Avant de repartir il m'indique les consignes à suivre pendant une semaine. Etc.

Samedi 7 mars.




Je m'étais promise d'y aller à cette manifestation. Pour une fois qu'il y en avait une dans ma ville, je devais y être! L'air était doux et printanier ce samedi matin. Nous aurions dû être nombreux à cette manifestation;  en matière d'euthanasie et de suicide assisté, la Suisse reste la seule possibilité pour ceux qui ne veulent pas d'acharnement thérapeutique. La seule possibilité : le suicide assisté en Suisse car, se suicider (en fin de vie) ne reste qu'une possibilité... de se rater et de souffrir.
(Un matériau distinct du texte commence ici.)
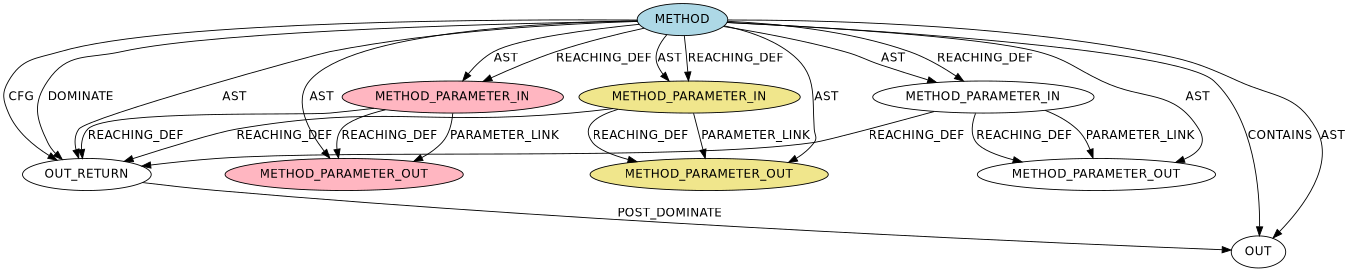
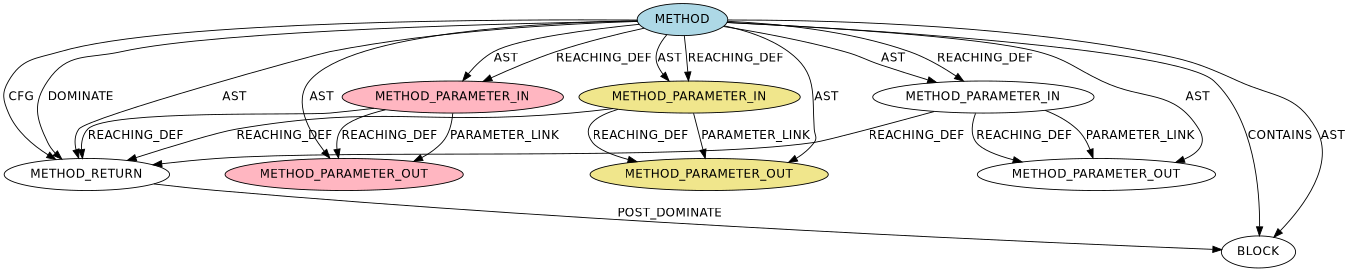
  digraph {
    fontname="DejaVu Sans"
    node [CODE="<empty>" EVALUATION_STRATEGY=BY_VALUE ORDER=2 TYPE_FULL_NAME=ANY fillcolor=white fontname="DejaVu Sans" style=filled IS_VARIADIC=false]
    edge [fontname="DejaVu Sans"]
-   n1 [CODE=RET label=OUT_RETURN IS_VARIADIC=""]
-   n2 [ARGUMENT_INDEX=1 ORDER=1 label=OUT EVALUATION_STRATEGY="" IS_VARIADIC=""]
+   n1 [CODE=RET label=METHOD_RETURN IS_VARIADIC=""]
+   n2 [ARGUMENT_INDEX=1 ORDER=1 label=BLOCK EVALUATION_STRATEGY="" IS_VARIADIC=""]
    n3 [AST_PARENT_FULL_NAME="<global>" AST_PARENT_TYPE=NAMESPACE_BLOCK FILENAME="<empty>" FULL_NAME=EVP_DigestFinal IS_EXTERNAL=true NAME=EVP_DigestFinal ORDER=0 fillcolor=lightblue label=METHOD EVALUATION_STRATEGY="" TYPE_FULL_NAME="" IS_VARIADIC=""]
    n4 [CODE=p3 INDEX=3 NAME=p3 ORDER=3 fillcolor=lightpink label=METHOD_PARAMETER_OUT]
    n5 [CODE=p3 INDEX=3 NAME=p3 ORDER=3 fillcolor=lightpink label=METHOD_PARAMETER_IN]
    n6 [CODE=p2 INDEX=2 NAME=p2 fillcolor=khaki label=METHOD_PARAMETER_IN]
    n7 [CODE=p1 INDEX=1 NAME=p1 ORDER=1 label=METHOD_PARAMETER_OUT]
    n8 [CODE=p2 INDEX=2 NAME=p2 fillcolor=khaki label=METHOD_PARAMETER_OUT]
    n9 [CODE=p1 INDEX=1 NAME=p1 ORDER=1 label=METHOD_PARAMETER_IN]
    n1 -> n2 [label=POST_DOMINATE]
    n3 -> n1 [label=DOMINATE]
    n3 -> n1 [label=AST]
    n3 -> n1 [label=CFG]
    n3 -> n2 [label=CONTAINS]
    n3 -> n2 [label=AST]
    n3 -> n4 [label=AST]
    n3 -> n5 [label=REACHING_DEF]
    n3 -> n5 [label=AST]
    n3 -> n6 [label=REACHING_DEF]
    n3 -> n6 [label=AST]
    n3 -> n7 [label=AST]
    n3 -> n8 [label=AST]
    n3 -> n9 [label=REACHING_DEF]
    n3 -> n9 [label=AST]
    n5 -> n1 [VARIABLE=p3 label=REACHING_DEF]
    n5 -> n4 [label=PARAMETER_LINK]
    n5 -> n4 [VARIABLE=p3 label=REACHING_DEF]
    n6 -> n1 [VARIABLE=p2 label=REACHING_DEF]
    n6 -> n8 [VARIABLE=p2 label=REACHING_DEF]
    n6 -> n8 [label=PARAMETER_LINK]
    n9 -> n1 [VARIABLE=p1 label=REACHING_DEF]
    n9 -> n7 [label=PARAMETER_LINK]
    n9 -> n7 [VARIABLE=p1 label=REACHING_DEF]
  }
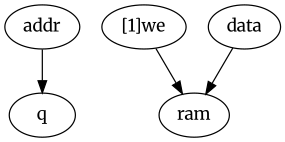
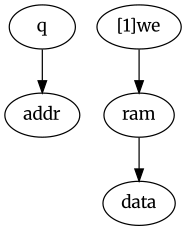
  strict digraph {
    fontname=Merriweather
    node [complexity=3 fontname=Merriweather importance=0.733332933376]
    edge [fontname=Merriweather]
    q [complexity=0 importance=0.333333096832 rank=0.0]
    "[1]we" [complexity=4 rank=0.183333233344]
    ram [importance=0.599999400064 rank=0.199999800021]
    data [complexity=6 rank=0.122222155563]
    addr [importance=0.466666630144 rank=0.155555543381]
    "[1]we" -> ram
-   data -> ram
-   addr -> q
+   ram -> data
+   q -> addr
  }
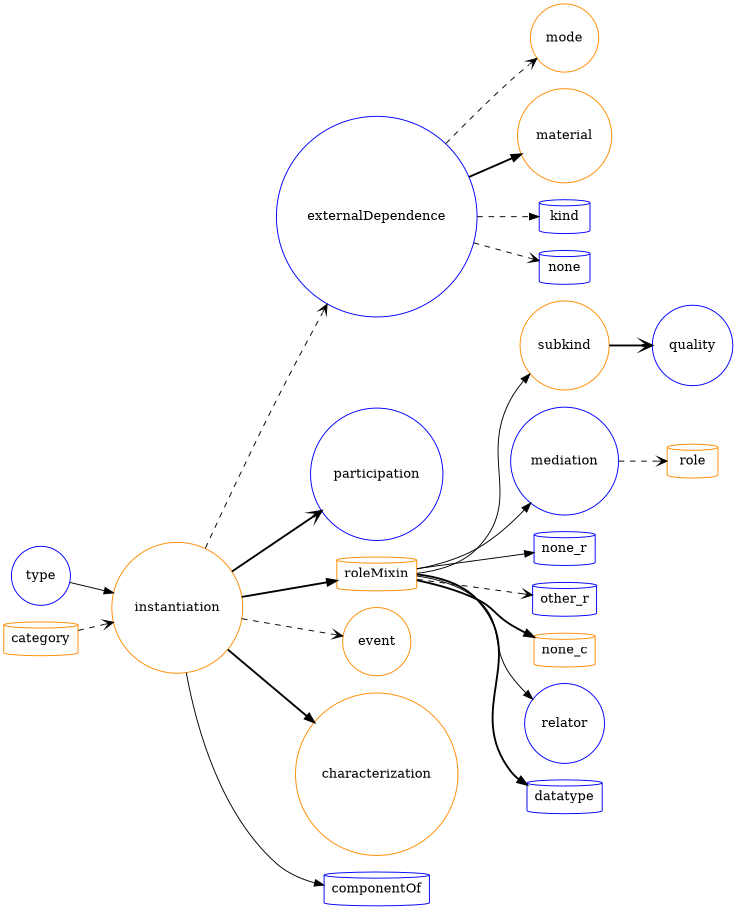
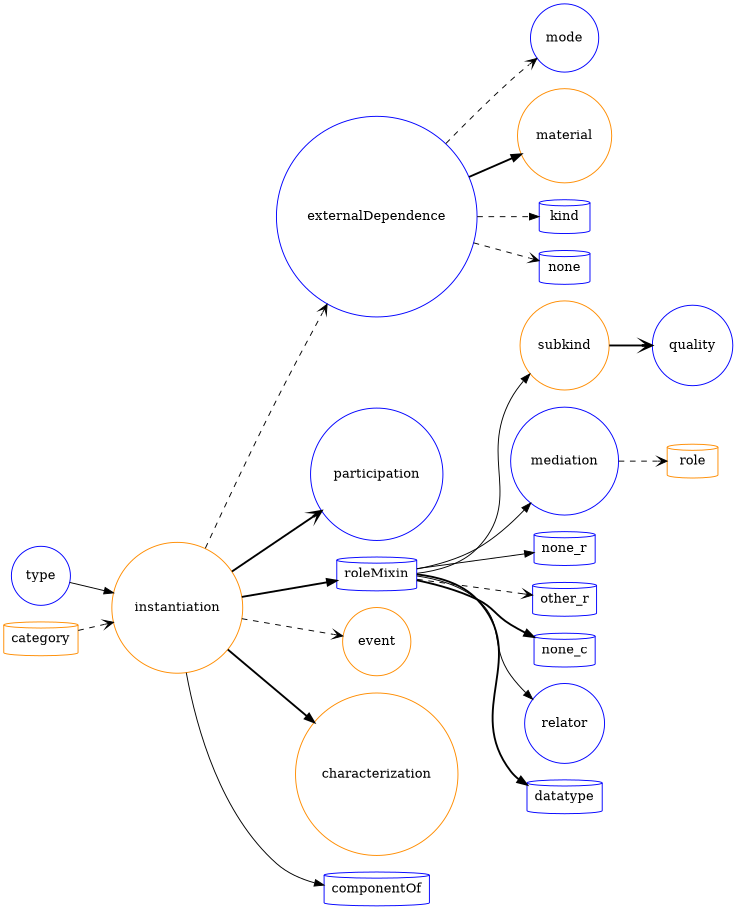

Une mort indigne dans la solitude.

A Quimper




"Grâce aux moyens de procédure mis à sa disposition par le Parlement, je crains qu’aucun des amendements présentés par des députés favorables à l’euthanasie et au suicide assisté ne soit adopté.
Si tel devait être le cas, la triste loi de 2005 sera-t-elle légèrement modifiée par celle de 2015 : une aide passive à mourir au moyen d’une sédation accompagnée d’une dénutrition et d’une déshydratation, des directives anticipées opposables et contraignantes (voir ces termes page 17) mais sous conditions : qu’elles ne soient pas déclarées par les médecins comme « manifestement inappropriées » et dès lors qu’il n’y aura pas d’ « urgence vitale »…
Assurément, la volonté du patient ne sera respectée, comme aujourd’hui, que si elle convient au chef de service. [...]

encore une loi qui protègera le médecin et infantilisera le patient."